▶ **Instruction**: Provide the number of lines below that include "עתיד", without any other words.

______

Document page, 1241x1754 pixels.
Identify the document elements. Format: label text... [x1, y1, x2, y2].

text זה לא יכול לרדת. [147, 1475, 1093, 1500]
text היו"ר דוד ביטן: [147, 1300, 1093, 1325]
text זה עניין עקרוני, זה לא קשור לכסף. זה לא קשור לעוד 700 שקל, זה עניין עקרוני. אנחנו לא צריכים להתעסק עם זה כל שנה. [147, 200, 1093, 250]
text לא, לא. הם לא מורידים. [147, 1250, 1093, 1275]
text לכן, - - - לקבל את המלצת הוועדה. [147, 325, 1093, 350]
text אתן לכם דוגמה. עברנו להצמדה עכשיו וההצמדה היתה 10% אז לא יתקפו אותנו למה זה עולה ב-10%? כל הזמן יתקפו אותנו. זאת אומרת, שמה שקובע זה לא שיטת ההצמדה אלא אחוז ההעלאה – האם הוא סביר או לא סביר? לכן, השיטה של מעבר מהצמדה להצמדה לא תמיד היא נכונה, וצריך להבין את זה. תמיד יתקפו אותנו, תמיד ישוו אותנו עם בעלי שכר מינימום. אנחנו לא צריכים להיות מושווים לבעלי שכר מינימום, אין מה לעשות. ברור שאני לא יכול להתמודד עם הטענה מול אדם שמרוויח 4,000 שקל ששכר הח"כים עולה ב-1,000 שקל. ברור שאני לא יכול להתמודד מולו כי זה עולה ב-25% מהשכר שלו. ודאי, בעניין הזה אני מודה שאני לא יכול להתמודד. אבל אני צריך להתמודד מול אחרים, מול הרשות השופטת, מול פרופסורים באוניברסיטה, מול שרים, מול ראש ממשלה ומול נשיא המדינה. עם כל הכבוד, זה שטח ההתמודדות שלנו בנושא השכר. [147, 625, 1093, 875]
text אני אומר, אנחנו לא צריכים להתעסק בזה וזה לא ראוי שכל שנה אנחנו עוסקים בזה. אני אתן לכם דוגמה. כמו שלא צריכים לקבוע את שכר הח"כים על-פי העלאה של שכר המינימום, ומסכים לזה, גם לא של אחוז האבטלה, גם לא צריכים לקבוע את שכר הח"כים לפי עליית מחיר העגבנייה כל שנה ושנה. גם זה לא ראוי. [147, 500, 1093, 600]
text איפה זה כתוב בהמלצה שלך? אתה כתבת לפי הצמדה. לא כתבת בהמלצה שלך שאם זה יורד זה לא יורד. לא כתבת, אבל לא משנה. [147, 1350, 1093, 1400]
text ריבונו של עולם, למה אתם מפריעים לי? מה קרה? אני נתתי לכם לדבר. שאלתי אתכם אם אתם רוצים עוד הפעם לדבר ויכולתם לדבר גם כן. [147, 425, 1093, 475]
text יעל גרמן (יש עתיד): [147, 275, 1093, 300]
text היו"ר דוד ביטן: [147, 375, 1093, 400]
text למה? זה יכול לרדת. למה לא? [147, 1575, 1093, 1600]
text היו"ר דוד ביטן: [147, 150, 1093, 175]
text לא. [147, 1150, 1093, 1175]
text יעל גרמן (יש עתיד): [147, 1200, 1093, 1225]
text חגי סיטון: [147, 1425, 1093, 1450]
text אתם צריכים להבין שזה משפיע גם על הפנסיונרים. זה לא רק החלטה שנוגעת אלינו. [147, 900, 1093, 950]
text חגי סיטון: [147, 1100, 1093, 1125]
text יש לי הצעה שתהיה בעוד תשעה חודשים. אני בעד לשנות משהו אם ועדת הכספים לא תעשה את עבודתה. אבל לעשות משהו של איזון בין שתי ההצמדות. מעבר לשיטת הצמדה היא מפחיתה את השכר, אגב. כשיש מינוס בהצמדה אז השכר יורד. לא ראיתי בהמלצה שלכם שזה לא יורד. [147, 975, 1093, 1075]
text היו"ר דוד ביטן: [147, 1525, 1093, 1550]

______

▶ **Exercise result**: 2